• **Text block**:
/---

Saadi (1184-?1283), Persian poet


----------



## Airoh (Jan 19, 2000)

Youth is wasted on the young.


----------



## hillbillie (Jan 16, 2011)

"God created men,Sam Colt made them equal"


----------



## beetlebomb (Feb 5, 2014)

Never make fun of someone if they mispronounce a word. It means they learned it by reading.

Author unknown


----------



## beetlebomb (Feb 5, 2014)

Florence King, sorta the female equivalent of Mark Twain. I say sorta because she is smarter. Read her book "Lump it or Leave it. Reading more of her books is on my bucket list. 

"The proliferation of support groups suggests to me that too many Americans are growing up in homes that do not contain a grandmother. A home without a grandmother is like an egg without salt and Helpists know it. They have jumped into the void left by the disappearance of morbid old ladies from the bosom of the American family".


----------



## Rut-N-Strut (Apr 8, 2001)

Gun control means.......... Hitting what you are aiming at.......


----------



## thetreestandguy (Dec 16, 2005)

“The American Republic will endure until the day Congress discovers that it can bribe the public with their own money.”- Alexis de Tocqueville (1805 - 1859)

\---

• **Study material**:
/---

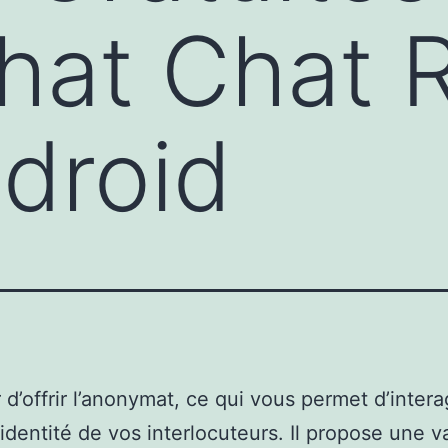
at Chat R
droid
er d’offrir l’anonymat, ce qui vous permet d’intera
l’identité de vos interlocuteurs. Il propose une v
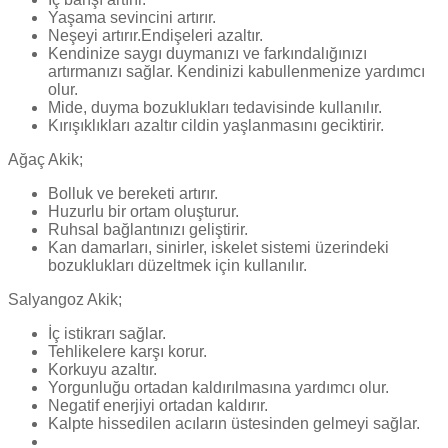
Yaşama sevincini artırır.
Neşeyi artırır.Endişeleri azaltır.
Kendinize saygı duymanızı ve farkındalığınızı
artırmanızı sağlar. Kendinizi kabullenmenize yardımcı
olur.
Mide, duyma bozuklukları tedavisinde kullanılır.
Kırışıklıkları azaltır cildin yaşlanmasını geciktirir.
Ağaç Akik;
Bolluk ve bereketi artırır.
Huzurlu bir ortam oluşturur.
Ruhsal bağlantınızı geliştirir.
Kan damarları, sinirler, iskelet sistemi üzerindeki
bozuklukları düzeltmek için kullanılır.
Salyangoz Akik;
İç istikrarı sağlar.
Tehlikelere karşı korur.
Korkuyu azaltır.
Yorgunluğu ortadan kaldırılmasına yardımcı olur.
Negatif enerjiyi ortadan kaldırır.
Kalpte hissedilen acıların üstesinden gelmeyi sağlar.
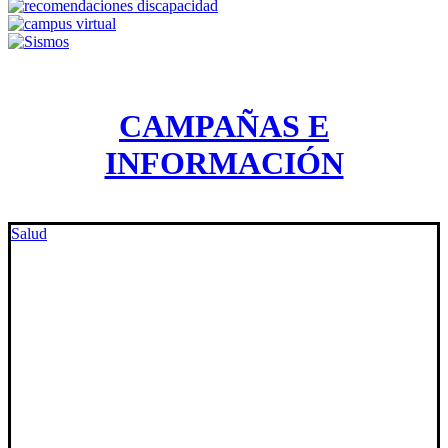
CAMPAÑAS E
INFORMACIÓN
Salud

\---

• **To-do item**: From the quotations thread, pull out the passage that begins at the words "## hillbillie (Jan" and stops after "it by reading.".

• **Response box**:
## hillbillie (Jan 16, 2011)

"God created men,Sam Colt made them equal"


----------



## beetlebomb (Feb 5, 2014)

Never make fun of someone if they mispronounce a word. It means they learned it by reading.